What I got was much better than any expectation that I could have set. I arrived to meet a group of folks in sequins, glitter, fishnets, and cowboy hats and knew that I had arrived — truly. I had yet to see Sharon, but the "friend" she had talked about promptly introduced themself and let me know she was en route because "Sharon tends to be a little late." It was a laughable moment that allowed some nerves to fall off like leaves on a tree.

But when it was time to board this big coach bus, there were still no signs of Sharon. I got on bravely, and confidently, but with more prayers dancing across my lips. Finally, she boarded the bus, and we screamed, laughed, and sang off-key all the way to the stadium.

After the show, I posted on my TikTok three separate parts of Sharon and my journey, or as I called it, the "Race to Renaissance." I had no clue that over a million+ views later, that this journey of Sharon and I going to see Beyoncé would be beyond two strangers going to a concert.

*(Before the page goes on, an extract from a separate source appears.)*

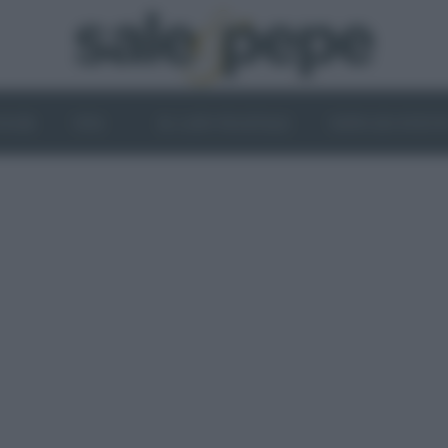
OGHI
VINI
IL LATO VEGETALE
NEWS ED EVENT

In a time where people are living check to check, feeling major FOMO, not having a community, and just really wanting to have a few minutes of joy, our story was a connector for the world.

She gave me the courage to be brave

Our experience was honestly a rudimentary blueprint for people to get to know each other again. The pandemic kept us so closed that we now have the opportunity to open up, get out, and truly get to know our neighbors. Sharon and I are no different from any other people out there, but what we did was say to hell with waiting around for anyone that has yet to develop the capacity to choose themselves and also to hell with missing the beauty life brings us.

I'm not sure where she and my story could end up, but what I do know is that her courage allowed me to be brave and has now connected people from across the country to find joy and also hold on to community again by building genuine relationships fostered on simply doing life out loud.